Acórdão nº 01879/10.3BEPRT de Tribunal Central Administrativo Norte, 03 de Fevereiro de 2022
Magistrado Responsável | Carlos de Castro Fernandes |
Data da Resolução | 03 de Fevereiro de 2022 |
Emissor | Tribunal Central Administrativo Norte |
Acordam em conferência os Juízes Desembargadores que compõem a Secção de Contencioso Tributário do Tribunal Central Administrativo Norte: I – A Representação da Fazenda Pública - RFP (Recorrente), veio interpor recurso contra a sentença proferida pelo Tribunal Administrativo e Fiscal de Mirandela, pela qual se julgou procedente a ação administrativa especial intentada por J.
(Recorrido) e que havia sido deduzida contra o despacho proferido pelo Sr. Diretor da Alfândega de Leixões e aqui referido e pelo qual se revogou o despacho de deferimento do pedido de isenção de imposto sobre veículos.
No presente recurso, a Recorrente (RFP) formula as seguintes conclusões: I.
o objeto do presente recurso é a sentença do Tribunal Administrativo e Fiscal de Mirandela, de 13.07.2017, proferida nos autos em epígrafe, a qual julga procedente a ação administrativa especial apresentada por J.; II.
A douta sentença recorrida padece de vício de violação da lei ao considerar que não ocorreu violação do ónus de manutenção da residência em território nacional, previsto no nº 2 do art. 47º do CISV; III.

_INFORMAÇÃO FORNECIDA_.
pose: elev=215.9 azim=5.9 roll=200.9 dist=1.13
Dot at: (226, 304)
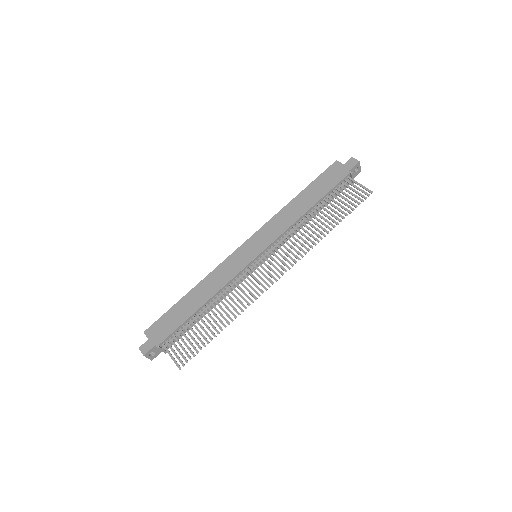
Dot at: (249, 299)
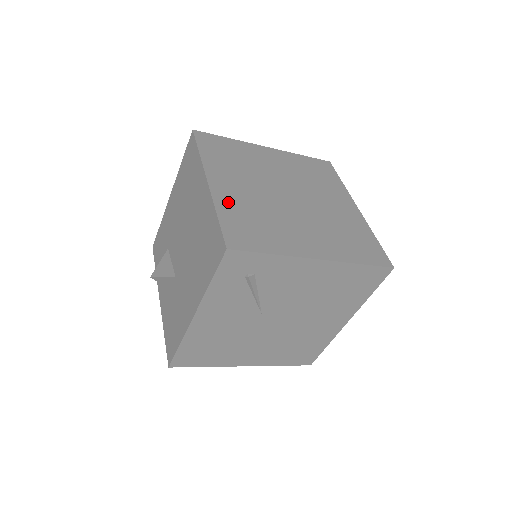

_TAREFAS A REALIZAR_.
a) Responda às perguntas seguintes sobre o acórdão, assinalando as respostas da mesma forma.
(i) Que tribunal proferiu a sentença objeto de recurso?
(ii) Quem proferiu o despacho que revogou o deferimento do pedido de isenção de imposto sobre veículos?
(iii) Que disposição prevê o ónus de manutenção da residência em território nacional?
b) Prossiga o acórdão sobre o recurso da Fazenda Pública a partir do ponto em que o texto termina.
A listagem não tem qualquer relação com o acórdão.

_RESULTADOS POR ORDEM_.
a)
(i) O Tribunal Administrativo e Fiscal de Mirandela.
(ii) O Sr. Diretor da Alfândega de Leixões.
(iii) O nº 2 do art. 47º do CISV.

b)
O conceito de "residência permanente" utilizado pela lei não pode, a nosso ver, ser entendido, como na douta sentença recorrida, ou seja, como um conceito desligado da norma fiscal que estabelece determinados condicionalismos, sobretudo quando, como é o caso, está em causa a concessão de um benefício fiscal.
IV.
Acontece que, em sede fiscal, ao nível dos requisitos legais para a concessão da isenção do ISV por ocasião da transferência de residência, o legislador do CISV consagrou determinadas condições, uma dessas condições é a obrigatoriedade do beneficiário manter a sua residência permanente em território nacional por um período mínimo de 12 meses, a contar da data da transferência da residência.
V.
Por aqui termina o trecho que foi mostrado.